Of course, as we all know, in the real world fleeing Israelis joined the Diaspora in the west, and would have no truck with the East Bloc. The East Bloc had supplied the Nasserist Arab coalition with the military tools for destroying Israel , and in any case, the jews were not up for taking any chances with dictatorial states in Europe, given their experiences in two consecutive generations.

But, the Israeli jewish diaspora led to a cultural renaissance of American, and in particular western and southern European jewry.

The “first choice” of the refugees was almost always the English-speaking world of the United States, Canada, Britain and the Antipodes. But thriving communities were established in Cyprus, Turkey, Greece, Italy, Iran and France, which were originally seen as only a temporary refuge. By the end of the 1980s, there were even over half a million jews living in Germany and Austria, along with substantial communities in Britain, Scandinavia and the Low Countries.
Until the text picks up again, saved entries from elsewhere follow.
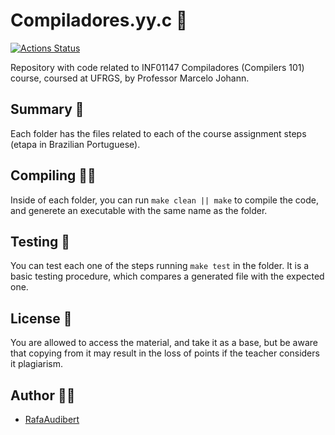 # Compiladores.yy.c 🧶

[![Actions Status](https://github.com/rafaeelaudibert/compiladores.yy.c/workflows/Etapa1/badge.svg)](https://github.com/rafaeelaudibert/compiladores.yy.c/actions)

Repository with code related to INF01147 Compiladores (Compilers 101) course, coursed at UFRGS, by Professor Marcelo Johann.

## Summary 📑

Each folder has the files related to each of the course assignment steps (etapa in Brazilian Portuguese).

## Compiling 👨‍💻

Inside of each folder, you can run `make clean || make` to compile the code, and generete an executable with the same name as the folder.

## Testing 🧪

You can test each one of the steps running `make test` in the folder. It is a basic testing procedure, which compares a generated file with the expected one.

## License 📜

You are allowed to access the material, and take it as a base, but be aware that copying from it may result in the loss of points if the teacher considers it plagiarism.

## Author 🧙‍♂️

* [RafaAudibert](https://www.rafaaudibert.dev)
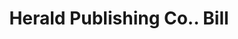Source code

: ---
doi: 10.7916/D8NZ9KP0
date_other: '1890'
date_other_textual: 1890-1899
form: printed ephemera
genre:
- Invoices
name:
- Herald Publishing Co.
object_in_context_url: https://biggert.cul.columbia.edu/items/view/ave_biggert_00745
subject_hierarchical_geographic:
- Helena, Montana, United States
subject_name:
- Herald Publishing Co.
title: Herald Publishing Co.. Bill
sort_title: Herald Publishing Co.. Bill
call_number: ave_biggert_00745
coordinates:
- 46.595805,-112.027031
pid: ave_biggert_00745
identifiers: ave_biggert_00745
thumbnail: https://derivativo-3.library.columbia.edu/iiif/2/ldpd:345294/full/!256,256/0/native.jpg
permalink: /biggert/ave_biggert_00745/
layout: iiif-image-page
---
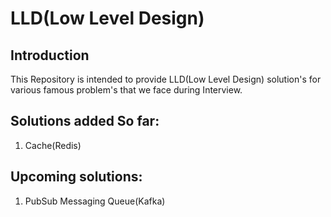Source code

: # LLD(Low Level Design)

## Introduction
This Repository is intended to provide LLD(Low Level Design) solution's for various famous problem's that we face during Interview.

## Solutions added So far:
1. Cache(Redis)


## Upcoming solutions:
1. PubSub Messaging Queue(Kafka)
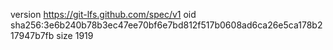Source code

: version https://git-lfs.github.com/spec/v1
oid sha256:3e6b240b78b3ec47ee70bf6e7bd812f517b0608ad6ca26e5ca178b217947b7fb
size 1919
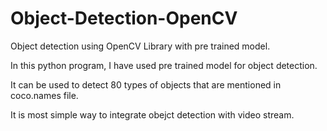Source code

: # Object-Detection-OpenCV
Object detection using OpenCV Library with pre trained model.

In this python program, I have used pre trained model for object detection. 

It can be used to detect 80 types of objects that are mentioned in coco.names file. 

It is most simple way to integrate obejct detection with video stream.
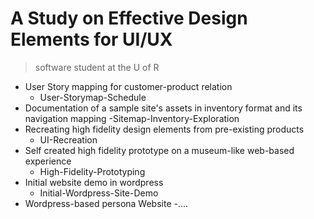# A Study on Effective Design Elements for UI/UX
 > software student at the U of R

 * User Story mapping for customer-product relation
    * User-Storymap-Schedule
 * Documentation of a sample site's assets in inventory format and its navigation mapping
    -Sitemap-Inventory-Exploration
 * Recreating high fidelity design elements from pre-existing products
    * UI-Recreation
 * Self created high fidelity prototype on a museum-like web-based experience
    * High-Fidelity-Prototyping
 * Initial website demo in wordpress
    * Initial-Wordpress-Site-Demo
 * Wordpress-based persona Website
    -....

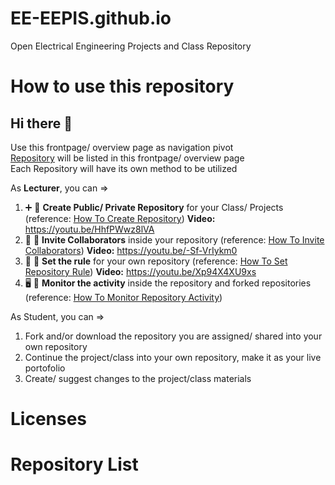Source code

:# EE-EEPIS.github.io
Open Electrical Engineering Projects and Class Repository 

# How to use this repository
## Hi there 👋
Use this frontpage/ overview page as navigation pivot <br />
[Repository](https://docs.github.com/en/repositories/creating-and-managing-repositories/about-repositories) will be listed in this frontpage/ overview page <br />
Each Repository will have its own method to be utilized <br />

As **Lecturer**, you can =>
1. ➕ 💼 **Create Public/ Private Repository** for your Class/ Projects (reference: [How To Create Repository](https://docs.github.com/en/repositories/creating-and-managing-repositories/creating-a-new-repository))
**Video:** https://youtu.be/HhfPWwz8lVA <br />
2. 🤝 👯 **Invite Collaborators** inside your repository (reference: [How To Invite Collaborators](https://docs.github.com/en/account-and-profile/setting-up-and-managing-your-personal-account-on-github/managing-access-to-your-personal-repositories/inviting-collaborators-to-a-personal-repository))
**Video:** https://youtu.be/-Sf-VrIykm0 <br />
3. 📃 📜  **Set the rule** for your own repository (reference: [How To Set Repository Rule](https://docs.github.com/en/repositories/configuring-branches-and-merges-in-your-repository/defining-the-mergeability-of-pull-requests/managing-a-branch-protection-rule))
**Video:** https://youtu.be/Xp94X4XU9xs <br />
4. 🖥️ 📶  **Monitor the activity** inside the repository and forked repositories (reference: [How To Monitor Repository Activity](https://docs.github.com/en/repositories/viewing-activity-and-data-for-your-repository/viewing-a-summary-of-repository-activity))

As Student, you can =>
1. Fork and/or download the repository you are assigned/ shared into your own repository
2. Continue the project/class into your own repository, make it as your live portofolio
3. Create/ suggest changes to the project/class materials

# Licenses
# Repository List
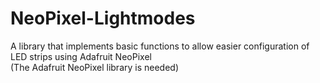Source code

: # NeoPixel-Lightmodes
A library that implements basic functions to allow easier configuration of LED strips using Adafruit NeoPixel <br>
(The Adafruit NeoPixel library is needed)
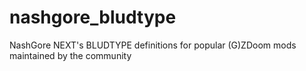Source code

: # nashgore_bludtype
NashGore NEXT's BLUDTYPE definitions for popular (G)ZDoom mods maintained by the community
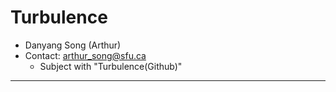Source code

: # Turbulence

* Danyang Song (Arthur)
* Contact: arthur_song@sfu.ca
	* Subject with "Turbulence(Github)"

******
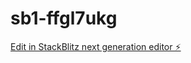 # sb1-ffgl7ukg

[Edit in StackBlitz next generation editor ⚡️](https://stackblitz.com/~/github.com/finesoft2009/sb1-ffgl7ukg)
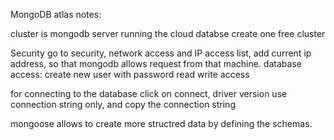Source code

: MongoDB atlas notes:

cluster is mongodb server running the cloud databse
create one free cluster

Security
go to security, network access and IP access list, add current ip address, so that mongodb allows request from that machine.
database access: create new user with password read write access 

for connecting to the database
click on connect, driver version use connection string only, and copy the connection string

mongoose allows to create more structred data by defining the schemas.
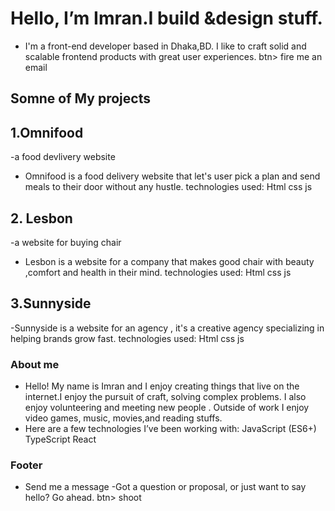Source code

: # Hello, I’m Imran.I build &design stuff.

- I'm a front-end developer based in Dhaka,BD. I like to craft solid and scalable frontend products with great user experiences.
  btn> fire me an email

## Somne of My projects

## 1.Omnifood

-a food devlivery website

- Omnifood is a food delivery website that let's user pick a plan and send meals to their door without any hustle.
  technologies used:
  Html css js

## 2. Lesbon

-a website for buying chair

- Lesbon is a website for a company that makes good chair with beauty ,comfort and health in their mind.
  technologies used:
  Html css js

## 3.Sunnyside

-Sunnyside is a website for an agency , it's a creative agency specializing in helping brands grow fast.
technologies used:
Html css js

### About me

- Hello! My name is Imran and I enjoy creating things that live on the internet.I enjoy the pursuit of craft, solving complex problems. I also enjoy volunteering and meeting new people . Outside of work I enjoy video games, music, movies,and reading stuffs.
- Here are a few technologies I’ve been working with:
  JavaScript (ES6+)
  TypeScript
  React

### Footer

- Send me a message
  -Got a question or proposal, or just want
  to say hello? Go ahead.
  btn> shoot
The countries of western Europe and America did not shut their doors this time, in the prosperous 1960s, so despite Middle East tragedy we can say there was some progress of civilization in the North Atlantic world at least.

Furthermore the arrival of Israeli refugees added to the distinctive jewish identity of the jews in Europe, whose small surviving communities (mainly in France and Britain and Switzerland) had been very assimilated and low-key.

Of course now, in the 21st century, when the biggest lament of jewish clergy and cultural figures is assimilation, most dramatically expressed in the over 50% rate of marrying or cohabiting outside the jewish faith, it is easy to forget the wide effects of the new diaspora on Western and Southern European music, fashion, cuisine (especially fast food shawarma and couscous) and cinema (the revival of the action/adventure genre owed so much to Israeli born directors; remember some of the biggest hits were in the sub-category of “latke westerns” filmed in Italy, Turkey and Iran.)

Also, although its hard to imagine it now given the Iranian monarchy’s power and prestige, but the 1970s were turbulent times for Iran with many riots and campaigns by violent leftist and reactionary movements. The Maccabean guard were key shock troops, along with Savak, in stiffening the Iranian military and quelling disorders.
 
It was a miracle only half a million Jews were killed. The evacuation of Halfi evacuated more than two million Jews, it did help the Arabs just stopped outside the city and trucked Jews to the frontline (Held mainly by American soldiers), and made them walk across into the last small section of Israel. The brave American soldiers who survived the Fall of Halfi in October 1967 are to receive campaign medals now.